It is bad enough that the trio of IndianOil, Bharat Petroleum Corporation and Hindustan Petroleum Corporation are staring at fuel losses of over Rs 140,000 crore this fiscal. They now have an added burden to contend with in the form of petrol whose prices were cut last November.

“Since then, petrol losses have been mounting and we expect them to be over Rs 7,000 crore for 2011-12. A price hike will obviously help but we do not see this happening in the short-term,” an oil sector official told Business Line .

IOC, HPCL and BPCL are losing over Rs 5 a litre on petrol and while, on paper, they have the freedom to handle its pricing, reality is something else.

“It is no secret that their owner, the Government, has the last word on the subject and will be in no mood to comply especially with the elections in Uttar Pradesh and Punjab now under way,” an industry veteran said.

In the process, the refiners end up absorbing petrol losses as they are not part of the compensation package which extends to diesel, cooking gas and kerosene.

They already accounted for over Rs 2,000 crore in the first quarter of this fiscal and will now end up with another Rs 5,000 crore for the November-March period.

“It is almost ridiculous to think that we are losing money on a fuel whose pricing is market-determined.
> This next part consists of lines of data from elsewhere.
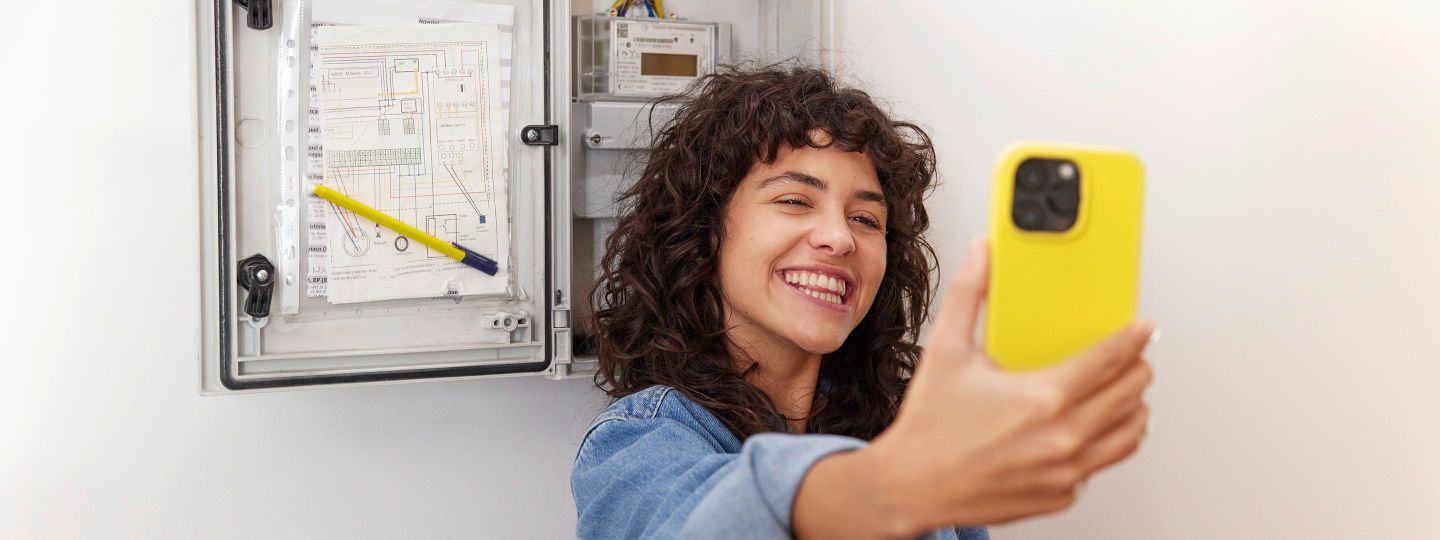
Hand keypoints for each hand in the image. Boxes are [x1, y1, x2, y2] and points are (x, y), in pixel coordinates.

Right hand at [868, 237, 1155, 530]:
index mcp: (1041, 397)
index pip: (1109, 360)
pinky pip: (1098, 465)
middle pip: (1130, 395)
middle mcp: (1061, 437)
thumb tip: (981, 255)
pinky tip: (1089, 430)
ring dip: (1134, 410)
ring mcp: (1065, 472)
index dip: (1133, 338)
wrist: (912, 485)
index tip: (1143, 328)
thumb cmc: (929, 427)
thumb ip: (969, 295)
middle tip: (1134, 358)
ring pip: (1128, 436)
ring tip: (1126, 395)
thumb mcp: (946, 351)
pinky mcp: (1060, 495)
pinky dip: (1101, 445)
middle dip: (1138, 370)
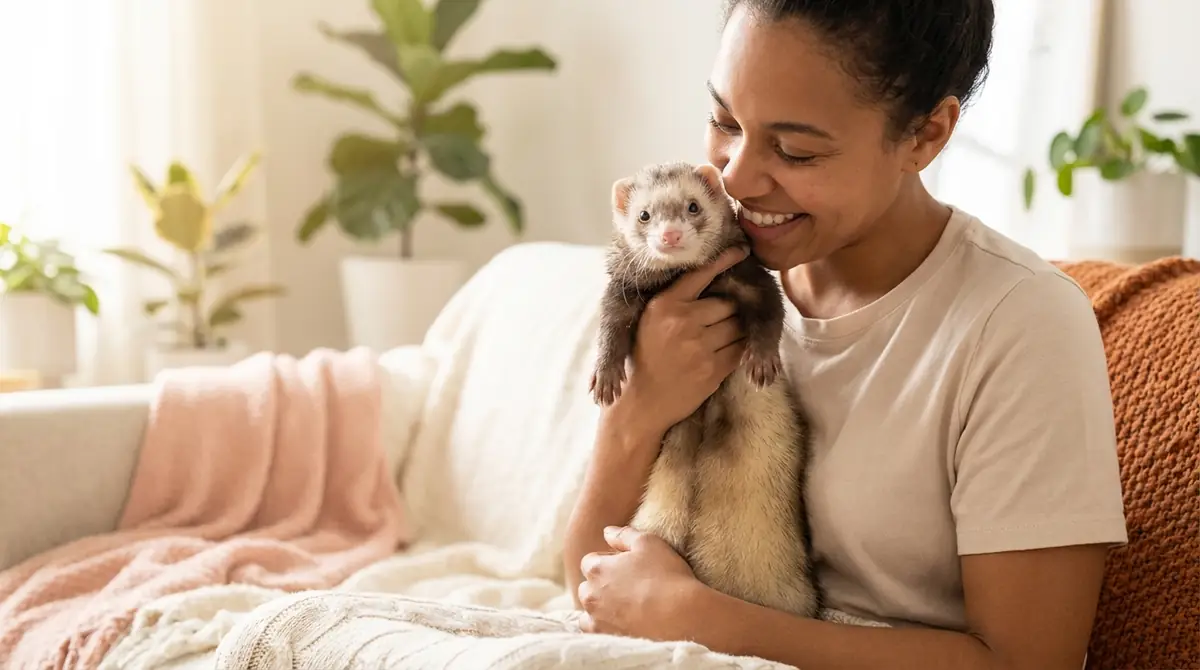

It makes a complete mockery of price deregulation,” the official added. This is happening at a time when combined borrowings of IOC, HPCL and BPCL are well over Rs 130,000 crore.

Interest burden

The consequent interest burden is around Rs 10,000 crore for the trio which, like petrol losses, will just have to be written off.

As a result, the refiners will be in no position to absorb a part of the losses incurred on diesel, cooking gas and kerosene which has been the practice in recent years.

Typically, the upstream oil companies, led by the Oil and Natural Gas Corporation, account for a third while the Government makes good nearly 55 per cent of the losses. The refiners end up with the balance 10 per cent.

This time around, it looks as if ONGC and its allies (Oil India and Gail India) may end up bearing 40 per cent of the losses if the Government wants to limit its compensation outgo.

If this happens, it will only end up derailing ONGC's Rs 12,000-crore FPO (follow-on public offer) as investors will naturally be concerned about this arbitrary subsidy sharing formula.

As for IOC, BPCL and HPCL, it is going to be another difficult fiscal where the last-minute compensation package hardly makes up for the difficulties encountered through the year.

The refiners have earmarked investments of over Rs 200,000 crore till 2016 and just cannot afford to put any of them on hold.

The good thing is that the trio ends up with a lifeline eventually since posting profits is paramount by the end of the day, however meagre they may be.

One year of losses is enough to severely impact their standing and ability to access funds both here and abroad.